- What you should do: Retype each entry. Leave nothing out.

- Material provided:
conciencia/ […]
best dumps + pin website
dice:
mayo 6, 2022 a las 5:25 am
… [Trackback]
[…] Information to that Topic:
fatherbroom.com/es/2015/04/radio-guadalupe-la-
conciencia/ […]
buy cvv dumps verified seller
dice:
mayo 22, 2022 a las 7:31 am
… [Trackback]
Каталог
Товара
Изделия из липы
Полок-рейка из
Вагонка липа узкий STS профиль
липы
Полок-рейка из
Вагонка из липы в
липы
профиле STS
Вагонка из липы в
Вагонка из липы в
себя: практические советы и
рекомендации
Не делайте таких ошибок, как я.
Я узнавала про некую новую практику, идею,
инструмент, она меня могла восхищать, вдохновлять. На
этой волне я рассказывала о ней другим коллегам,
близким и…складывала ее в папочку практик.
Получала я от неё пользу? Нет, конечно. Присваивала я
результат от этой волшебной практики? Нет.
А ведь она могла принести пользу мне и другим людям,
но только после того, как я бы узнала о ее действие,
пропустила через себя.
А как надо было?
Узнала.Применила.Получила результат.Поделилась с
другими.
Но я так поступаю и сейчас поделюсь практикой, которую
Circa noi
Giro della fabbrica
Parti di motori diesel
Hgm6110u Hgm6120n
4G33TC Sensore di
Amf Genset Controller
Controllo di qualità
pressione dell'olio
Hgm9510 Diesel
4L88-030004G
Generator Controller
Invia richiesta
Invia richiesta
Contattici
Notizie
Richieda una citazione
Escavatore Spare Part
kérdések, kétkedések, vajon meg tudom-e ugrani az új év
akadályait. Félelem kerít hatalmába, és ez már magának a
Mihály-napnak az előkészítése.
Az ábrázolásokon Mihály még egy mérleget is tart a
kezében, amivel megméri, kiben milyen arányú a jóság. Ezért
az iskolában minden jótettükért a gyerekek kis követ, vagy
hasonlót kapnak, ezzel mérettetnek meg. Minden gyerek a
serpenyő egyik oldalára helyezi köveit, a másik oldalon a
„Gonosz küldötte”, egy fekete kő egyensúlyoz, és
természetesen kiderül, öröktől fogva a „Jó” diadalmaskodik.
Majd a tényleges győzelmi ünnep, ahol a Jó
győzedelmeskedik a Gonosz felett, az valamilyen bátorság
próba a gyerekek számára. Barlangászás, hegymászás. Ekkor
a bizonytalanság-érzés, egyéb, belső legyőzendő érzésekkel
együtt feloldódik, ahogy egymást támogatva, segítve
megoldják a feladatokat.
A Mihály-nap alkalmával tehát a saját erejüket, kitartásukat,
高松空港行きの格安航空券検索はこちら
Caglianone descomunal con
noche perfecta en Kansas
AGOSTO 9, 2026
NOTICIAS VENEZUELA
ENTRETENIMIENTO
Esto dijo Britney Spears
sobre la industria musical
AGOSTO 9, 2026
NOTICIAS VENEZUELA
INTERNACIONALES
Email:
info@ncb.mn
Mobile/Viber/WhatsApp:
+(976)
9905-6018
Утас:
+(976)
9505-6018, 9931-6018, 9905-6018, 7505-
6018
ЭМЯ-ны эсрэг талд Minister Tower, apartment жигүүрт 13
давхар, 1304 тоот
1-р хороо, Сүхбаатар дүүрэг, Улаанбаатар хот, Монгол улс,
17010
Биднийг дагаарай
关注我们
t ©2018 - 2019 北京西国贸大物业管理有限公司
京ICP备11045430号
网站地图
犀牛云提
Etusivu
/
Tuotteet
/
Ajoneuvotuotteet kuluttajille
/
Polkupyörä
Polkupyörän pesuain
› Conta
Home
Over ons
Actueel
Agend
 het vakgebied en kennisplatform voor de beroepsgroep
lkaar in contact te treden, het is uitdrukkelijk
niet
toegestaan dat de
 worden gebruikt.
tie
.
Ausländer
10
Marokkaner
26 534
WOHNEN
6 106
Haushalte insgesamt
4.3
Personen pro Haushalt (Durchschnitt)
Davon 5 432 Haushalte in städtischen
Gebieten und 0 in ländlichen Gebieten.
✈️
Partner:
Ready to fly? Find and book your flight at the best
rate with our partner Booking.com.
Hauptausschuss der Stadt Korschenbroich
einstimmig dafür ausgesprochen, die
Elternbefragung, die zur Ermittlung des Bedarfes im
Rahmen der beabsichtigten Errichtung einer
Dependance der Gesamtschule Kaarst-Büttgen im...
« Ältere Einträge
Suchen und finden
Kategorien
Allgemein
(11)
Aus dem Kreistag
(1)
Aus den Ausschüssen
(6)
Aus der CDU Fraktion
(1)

- Solution for this exercise:
conciencia/ […]
best dumps + pin website
dice:
mayo 6, 2022 a las 5:25 am
… [Trackback]
[…] Information to that Topic:
fatherbroom.com/es/2015/04/radio-guadalupe-la-
conciencia/ […]
buy cvv dumps verified seller
dice:
mayo 22, 2022 a las 7:31 am
… [Trackback]
Каталог
Товара
Изделия из липы
Полок-рейка из
Вагонка липа узкий STS профиль
липы
Полок-рейка из
Вагонка из липы в
липы
профиле STS
Вагонка из липы в
Вагонка из липы в
себя: практические советы и
рекомендации
Не делайте таких ошибок, как я.
Я узнавала про некую новую практику, идею,
инструмент, она меня могла восхищать, вдохновлять. На
этой волне я рассказывала о ней другим коллегам,
близким и…складывала ее в папочку практик.
Получала я от неё пользу? Нет, конечно. Присваивала я
результат от этой волшебной практики? Нет.
А ведь она могла принести пользу мне и другим людям,
но только после того, как я бы узнала о ее действие,
пропустила через себя.
А как надо было?
Узнала.Применила.Получила результат.Поделилась с
другими.
Но я так поступаю и сейчас поделюсь практикой, которую
Circa noi
Giro della fabbrica
Parti di motori diesel
Hgm6110u Hgm6120n
4G33TC Sensore di
Amf Genset Controller
Controllo di qualità
pressione dell'olio
Hgm9510 Diesel
4L88-030004G
Generator Controller
Invia richiesta
Invia richiesta
Contattici
Notizie
Richieda una citazione
Escavatore Spare Part
kérdések, kétkedések, vajon meg tudom-e ugrani az új év
akadályait. Félelem kerít hatalmába, és ez már magának a
Mihály-napnak az előkészítése.
Az ábrázolásokon Mihály még egy mérleget is tart a
kezében, amivel megméri, kiben milyen arányú a jóság. Ezért
az iskolában minden jótettükért a gyerekek kis követ, vagy
hasonlót kapnak, ezzel mérettetnek meg. Minden gyerek a
serpenyő egyik oldalára helyezi köveit, a másik oldalon a
„Gonosz küldötte”, egy fekete kő egyensúlyoz, és
természetesen kiderül, öröktől fogva a „Jó” diadalmaskodik.
Majd a tényleges győzelmi ünnep, ahol a Jó
győzedelmeskedik a Gonosz felett, az valamilyen bátorság
próba a gyerekek számára. Barlangászás, hegymászás. Ekkor
a bizonytalanság-érzés, egyéb, belső legyőzendő érzésekkel
együtt feloldódik, ahogy egymást támogatva, segítve
megoldják a feladatokat.
A Mihály-nap alkalmával tehát a saját erejüket, kitartásukat,
高松空港行きの格安航空券検索はこちら
Caglianone descomunal con
noche perfecta en Kansas
AGOSTO 9, 2026
NOTICIAS VENEZUELA
ENTRETENIMIENTO
Esto dijo Britney Spears
sobre la industria musical
AGOSTO 9, 2026
NOTICIAS VENEZUELA
INTERNACIONALES
Email:
info@ncb.mn
Mobile/Viber/WhatsApp:
+(976)
9905-6018
Утас:
+(976)
9505-6018, 9931-6018, 9905-6018, 7505-
6018
ЭМЯ-ны эсрэг талд Minister Tower, apartment жигүүрт 13
давхар, 1304 тоот
1-р хороо, Сүхбаатар дүүрэг, Улаанбаатар хот, Монгол улс,
17010
Биднийг дагаарай
关注我们
t ©2018 - 2019 北京西国贸大物业管理有限公司
京ICP备11045430号
网站地图
犀牛云提
Etusivu
/
Tuotteet
/
Ajoneuvotuotteet kuluttajille
/
Polkupyörä
Polkupyörän pesuain
› Conta
Home
Over ons
Actueel
Agend
 het vakgebied en kennisplatform voor de beroepsgroep
lkaar in contact te treden, het is uitdrukkelijk
niet
toegestaan dat de
 worden gebruikt.
tie
.
Ausländer
10
Marokkaner
26 534
WOHNEN
6 106
Haushalte insgesamt
4.3
Personen pro Haushalt (Durchschnitt)
Davon 5 432 Haushalte in städtischen
Gebieten und 0 in ländlichen Gebieten.
✈️
Partner:
Ready to fly? Find and book your flight at the best
rate with our partner Booking.com.
Hauptausschuss der Stadt Korschenbroich
einstimmig dafür ausgesprochen, die
Elternbefragung, die zur Ermittlung des Bedarfes im
Rahmen der beabsichtigten Errichtung einer
Dependance der Gesamtschule Kaarst-Büttgen im...
« Ältere Einträge
Suchen und finden
Kategorien
Allgemein
(11)
Aus dem Kreistag
(1)
Aus den Ausschüssen
(6)
Aus der CDU Fraktion
(1)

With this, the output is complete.